Task requirements: Begin at the line containing "72: (806, 437)" in the entries below and end at the line containing "92: (718, 362)"; transcribe that range exactly and nothing outside it.

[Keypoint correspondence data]
+ + + + +
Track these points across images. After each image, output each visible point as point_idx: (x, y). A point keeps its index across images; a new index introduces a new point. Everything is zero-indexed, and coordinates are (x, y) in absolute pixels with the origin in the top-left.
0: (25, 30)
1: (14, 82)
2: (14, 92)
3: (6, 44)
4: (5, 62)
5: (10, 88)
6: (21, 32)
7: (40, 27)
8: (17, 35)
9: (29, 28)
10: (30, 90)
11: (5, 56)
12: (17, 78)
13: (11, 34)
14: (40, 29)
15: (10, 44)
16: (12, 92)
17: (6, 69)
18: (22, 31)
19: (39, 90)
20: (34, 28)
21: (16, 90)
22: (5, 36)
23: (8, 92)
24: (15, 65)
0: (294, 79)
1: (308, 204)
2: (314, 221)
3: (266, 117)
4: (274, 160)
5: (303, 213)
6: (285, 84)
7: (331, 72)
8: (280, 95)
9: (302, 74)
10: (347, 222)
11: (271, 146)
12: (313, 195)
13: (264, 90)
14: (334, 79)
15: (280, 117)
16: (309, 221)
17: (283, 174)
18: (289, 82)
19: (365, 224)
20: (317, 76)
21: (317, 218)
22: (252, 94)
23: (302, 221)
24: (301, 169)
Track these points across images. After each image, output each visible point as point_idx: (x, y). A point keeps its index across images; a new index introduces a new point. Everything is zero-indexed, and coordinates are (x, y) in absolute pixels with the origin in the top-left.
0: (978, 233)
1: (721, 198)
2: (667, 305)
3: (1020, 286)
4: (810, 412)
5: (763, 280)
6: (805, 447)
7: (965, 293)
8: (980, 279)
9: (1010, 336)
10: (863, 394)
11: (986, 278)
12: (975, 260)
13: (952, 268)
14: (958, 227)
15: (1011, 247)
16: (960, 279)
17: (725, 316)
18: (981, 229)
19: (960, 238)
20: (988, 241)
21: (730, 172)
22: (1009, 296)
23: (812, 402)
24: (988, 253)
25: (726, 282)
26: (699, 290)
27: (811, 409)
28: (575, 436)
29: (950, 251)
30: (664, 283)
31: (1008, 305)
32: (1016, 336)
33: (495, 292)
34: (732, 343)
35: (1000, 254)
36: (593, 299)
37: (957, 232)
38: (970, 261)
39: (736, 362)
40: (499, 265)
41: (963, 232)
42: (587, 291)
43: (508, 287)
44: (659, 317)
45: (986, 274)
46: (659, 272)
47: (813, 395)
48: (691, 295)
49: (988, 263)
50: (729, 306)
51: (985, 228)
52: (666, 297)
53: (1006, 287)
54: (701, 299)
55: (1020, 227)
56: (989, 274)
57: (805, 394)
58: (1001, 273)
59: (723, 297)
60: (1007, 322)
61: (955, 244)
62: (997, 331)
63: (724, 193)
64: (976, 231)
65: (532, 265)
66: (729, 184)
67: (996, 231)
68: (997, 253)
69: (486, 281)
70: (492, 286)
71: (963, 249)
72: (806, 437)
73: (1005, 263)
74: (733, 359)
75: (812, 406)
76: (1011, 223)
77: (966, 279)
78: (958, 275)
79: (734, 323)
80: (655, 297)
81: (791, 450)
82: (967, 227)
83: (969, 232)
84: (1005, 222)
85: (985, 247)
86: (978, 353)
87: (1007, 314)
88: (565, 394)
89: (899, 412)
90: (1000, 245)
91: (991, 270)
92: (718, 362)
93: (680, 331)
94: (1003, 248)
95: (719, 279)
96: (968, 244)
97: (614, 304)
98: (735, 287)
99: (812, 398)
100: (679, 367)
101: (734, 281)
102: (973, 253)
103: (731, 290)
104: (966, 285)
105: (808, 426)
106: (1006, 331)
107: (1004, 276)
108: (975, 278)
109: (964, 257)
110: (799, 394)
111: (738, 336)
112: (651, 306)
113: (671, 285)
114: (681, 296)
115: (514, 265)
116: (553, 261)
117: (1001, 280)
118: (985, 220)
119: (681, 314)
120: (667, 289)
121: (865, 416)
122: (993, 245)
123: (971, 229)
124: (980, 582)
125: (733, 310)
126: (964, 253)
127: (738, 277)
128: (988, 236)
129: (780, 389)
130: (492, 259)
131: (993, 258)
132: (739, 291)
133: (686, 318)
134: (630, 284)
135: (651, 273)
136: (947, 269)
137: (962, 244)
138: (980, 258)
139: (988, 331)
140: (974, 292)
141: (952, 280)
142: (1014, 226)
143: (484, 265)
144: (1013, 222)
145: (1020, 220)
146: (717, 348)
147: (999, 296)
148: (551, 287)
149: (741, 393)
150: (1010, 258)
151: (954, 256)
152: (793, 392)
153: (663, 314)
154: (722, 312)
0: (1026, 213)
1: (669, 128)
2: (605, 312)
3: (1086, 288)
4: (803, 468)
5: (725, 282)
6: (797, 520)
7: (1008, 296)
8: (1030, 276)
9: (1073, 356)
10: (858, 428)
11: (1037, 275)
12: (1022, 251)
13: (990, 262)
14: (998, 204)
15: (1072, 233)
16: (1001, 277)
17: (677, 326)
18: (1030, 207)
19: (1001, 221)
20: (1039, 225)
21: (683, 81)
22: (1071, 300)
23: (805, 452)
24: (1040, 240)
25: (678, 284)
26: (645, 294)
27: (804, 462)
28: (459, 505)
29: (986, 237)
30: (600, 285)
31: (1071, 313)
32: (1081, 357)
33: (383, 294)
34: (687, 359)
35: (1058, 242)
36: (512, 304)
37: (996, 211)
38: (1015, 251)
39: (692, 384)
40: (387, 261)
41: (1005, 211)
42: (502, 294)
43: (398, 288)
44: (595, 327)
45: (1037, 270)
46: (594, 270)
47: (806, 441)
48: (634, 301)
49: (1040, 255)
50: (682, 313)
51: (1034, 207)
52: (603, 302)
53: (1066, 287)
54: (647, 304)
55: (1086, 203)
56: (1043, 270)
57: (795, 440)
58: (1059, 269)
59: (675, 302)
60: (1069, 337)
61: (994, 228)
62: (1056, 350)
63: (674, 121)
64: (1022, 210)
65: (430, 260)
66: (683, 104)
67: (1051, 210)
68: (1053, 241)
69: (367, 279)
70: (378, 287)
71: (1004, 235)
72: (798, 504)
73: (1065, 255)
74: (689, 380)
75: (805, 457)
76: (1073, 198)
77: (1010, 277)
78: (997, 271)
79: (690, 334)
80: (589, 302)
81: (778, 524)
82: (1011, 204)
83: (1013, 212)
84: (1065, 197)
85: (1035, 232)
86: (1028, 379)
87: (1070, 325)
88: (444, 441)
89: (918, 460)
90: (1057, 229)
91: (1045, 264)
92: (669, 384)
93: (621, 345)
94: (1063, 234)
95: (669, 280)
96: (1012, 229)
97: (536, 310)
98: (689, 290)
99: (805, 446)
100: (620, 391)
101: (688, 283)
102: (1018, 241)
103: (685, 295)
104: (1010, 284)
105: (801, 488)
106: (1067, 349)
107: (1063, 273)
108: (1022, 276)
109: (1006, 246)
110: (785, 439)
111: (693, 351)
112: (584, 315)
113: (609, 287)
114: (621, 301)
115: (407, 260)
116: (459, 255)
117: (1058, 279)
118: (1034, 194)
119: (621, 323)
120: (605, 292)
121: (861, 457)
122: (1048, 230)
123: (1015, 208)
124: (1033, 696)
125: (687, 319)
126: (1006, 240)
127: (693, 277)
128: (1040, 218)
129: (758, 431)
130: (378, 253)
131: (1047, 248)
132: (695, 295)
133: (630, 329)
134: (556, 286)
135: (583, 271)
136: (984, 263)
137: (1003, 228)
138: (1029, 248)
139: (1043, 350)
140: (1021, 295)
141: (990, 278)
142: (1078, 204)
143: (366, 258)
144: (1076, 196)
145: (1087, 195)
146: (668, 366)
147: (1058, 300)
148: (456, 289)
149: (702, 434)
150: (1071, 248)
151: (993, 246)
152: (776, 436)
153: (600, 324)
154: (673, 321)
+ + + + +
Written answer:
72: (806, 437)
73: (1005, 263)
74: (733, 359)
75: (812, 406)
76: (1011, 223)
77: (966, 279)
78: (958, 275)
79: (734, 323)
80: (655, 297)
81: (791, 450)
82: (967, 227)
83: (969, 232)
84: (1005, 222)
85: (985, 247)
86: (978, 353)
87: (1007, 314)
88: (565, 394)
89: (899, 412)
90: (1000, 245)
91: (991, 270)
92: (718, 362)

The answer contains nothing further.